■ Work instruction: Please find every line in the rows below that contains the string "CeCILL", matching case exactly, and copy each of those lines.

————

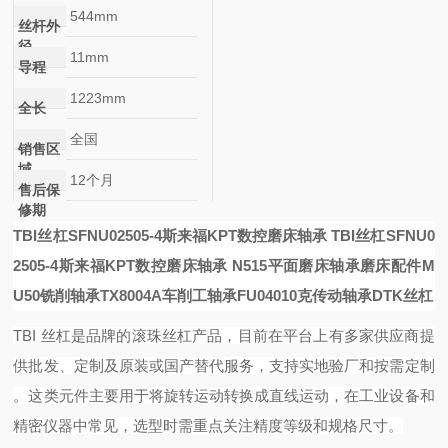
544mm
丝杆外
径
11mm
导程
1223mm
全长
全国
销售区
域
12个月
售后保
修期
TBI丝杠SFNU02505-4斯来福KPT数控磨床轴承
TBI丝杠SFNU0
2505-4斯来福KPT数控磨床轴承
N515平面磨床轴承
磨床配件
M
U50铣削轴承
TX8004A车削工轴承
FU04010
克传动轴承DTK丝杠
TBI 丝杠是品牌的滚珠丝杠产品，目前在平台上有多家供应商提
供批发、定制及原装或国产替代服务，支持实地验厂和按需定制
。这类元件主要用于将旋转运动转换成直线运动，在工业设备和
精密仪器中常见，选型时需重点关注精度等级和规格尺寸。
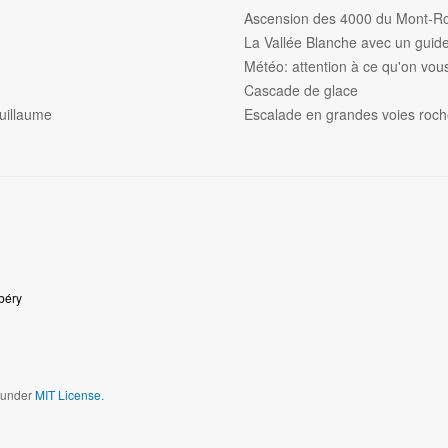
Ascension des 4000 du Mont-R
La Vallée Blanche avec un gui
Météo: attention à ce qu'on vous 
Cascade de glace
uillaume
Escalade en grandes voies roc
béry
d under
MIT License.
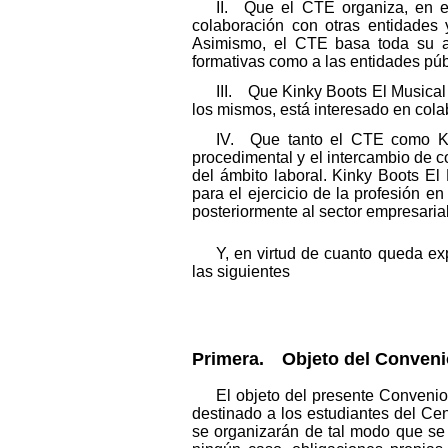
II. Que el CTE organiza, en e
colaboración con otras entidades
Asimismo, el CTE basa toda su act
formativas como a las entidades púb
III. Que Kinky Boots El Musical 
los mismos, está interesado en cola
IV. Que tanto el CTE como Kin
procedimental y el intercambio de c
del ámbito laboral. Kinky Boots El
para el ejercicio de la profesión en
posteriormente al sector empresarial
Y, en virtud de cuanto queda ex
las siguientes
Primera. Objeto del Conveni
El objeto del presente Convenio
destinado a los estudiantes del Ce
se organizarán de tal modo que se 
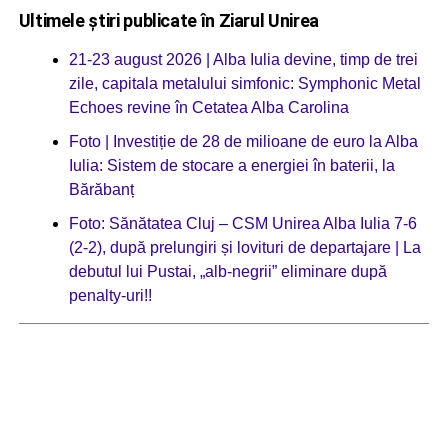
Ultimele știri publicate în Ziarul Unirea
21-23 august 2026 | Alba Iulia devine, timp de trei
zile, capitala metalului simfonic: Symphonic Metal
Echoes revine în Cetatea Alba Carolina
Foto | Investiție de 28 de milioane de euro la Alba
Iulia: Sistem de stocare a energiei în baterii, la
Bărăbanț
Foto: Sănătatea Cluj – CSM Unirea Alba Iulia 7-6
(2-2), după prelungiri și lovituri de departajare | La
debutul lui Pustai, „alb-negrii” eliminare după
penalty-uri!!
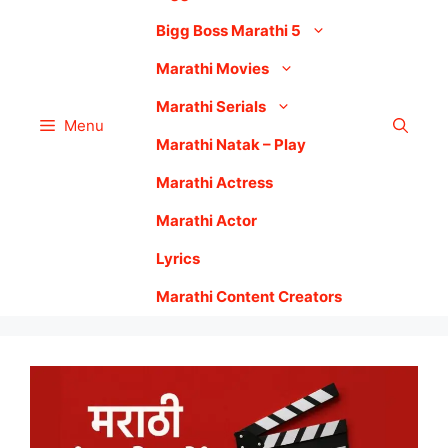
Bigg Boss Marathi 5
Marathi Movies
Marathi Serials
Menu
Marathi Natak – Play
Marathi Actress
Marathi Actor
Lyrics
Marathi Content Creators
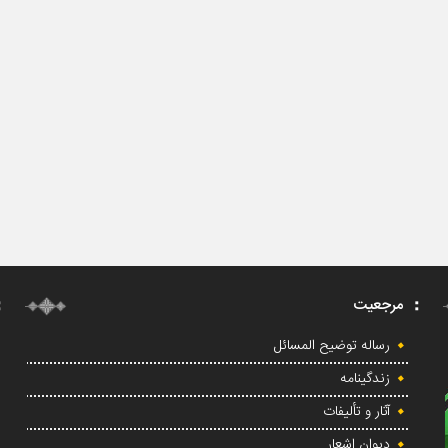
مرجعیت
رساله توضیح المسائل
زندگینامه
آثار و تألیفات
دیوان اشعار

————

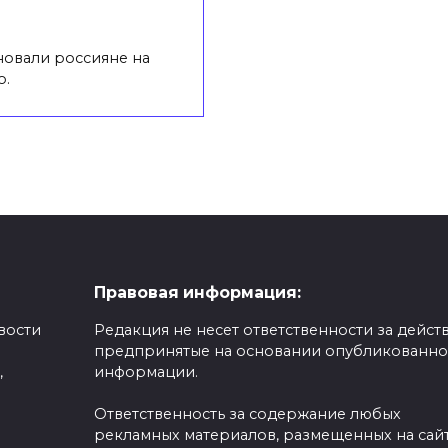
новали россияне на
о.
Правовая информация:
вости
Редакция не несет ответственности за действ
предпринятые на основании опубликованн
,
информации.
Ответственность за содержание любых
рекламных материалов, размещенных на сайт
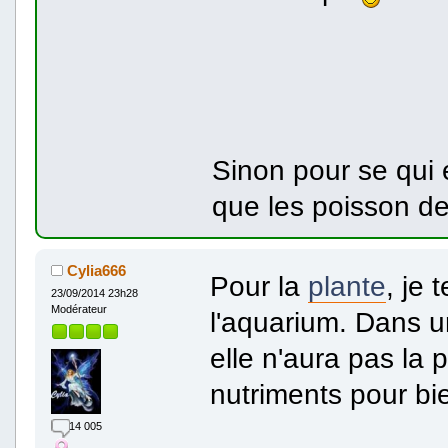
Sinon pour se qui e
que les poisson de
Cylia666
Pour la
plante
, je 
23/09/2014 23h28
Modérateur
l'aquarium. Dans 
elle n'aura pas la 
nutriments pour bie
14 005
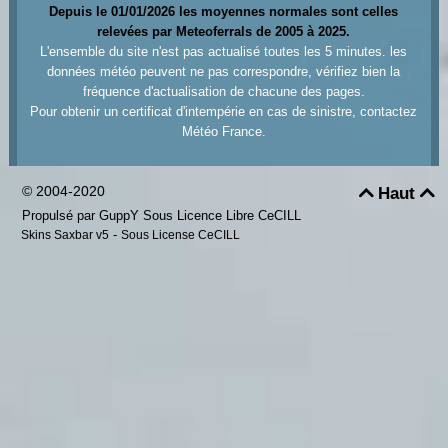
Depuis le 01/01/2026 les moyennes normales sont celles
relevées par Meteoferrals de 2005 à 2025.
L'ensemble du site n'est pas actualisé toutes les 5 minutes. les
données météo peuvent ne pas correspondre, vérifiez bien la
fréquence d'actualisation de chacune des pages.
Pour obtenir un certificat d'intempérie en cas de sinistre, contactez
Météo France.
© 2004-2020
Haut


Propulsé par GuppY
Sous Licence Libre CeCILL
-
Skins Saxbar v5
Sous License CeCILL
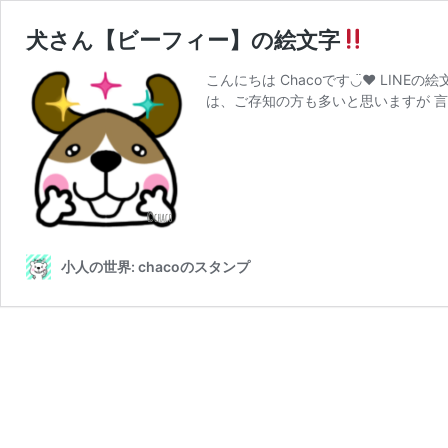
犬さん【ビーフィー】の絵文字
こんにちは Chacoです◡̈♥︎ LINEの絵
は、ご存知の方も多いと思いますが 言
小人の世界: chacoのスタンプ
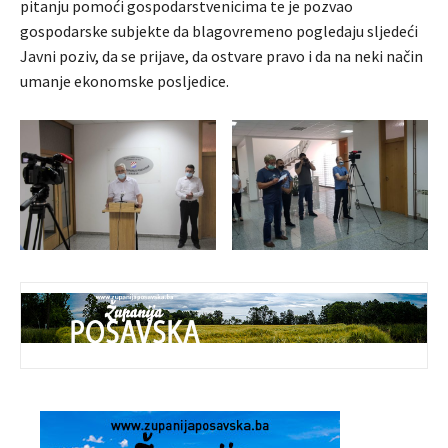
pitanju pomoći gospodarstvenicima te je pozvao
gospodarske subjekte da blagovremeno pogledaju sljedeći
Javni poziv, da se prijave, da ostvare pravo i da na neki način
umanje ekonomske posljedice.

————

■ Result:
Sous Licence Libre CeCILL
Sous License CeCILL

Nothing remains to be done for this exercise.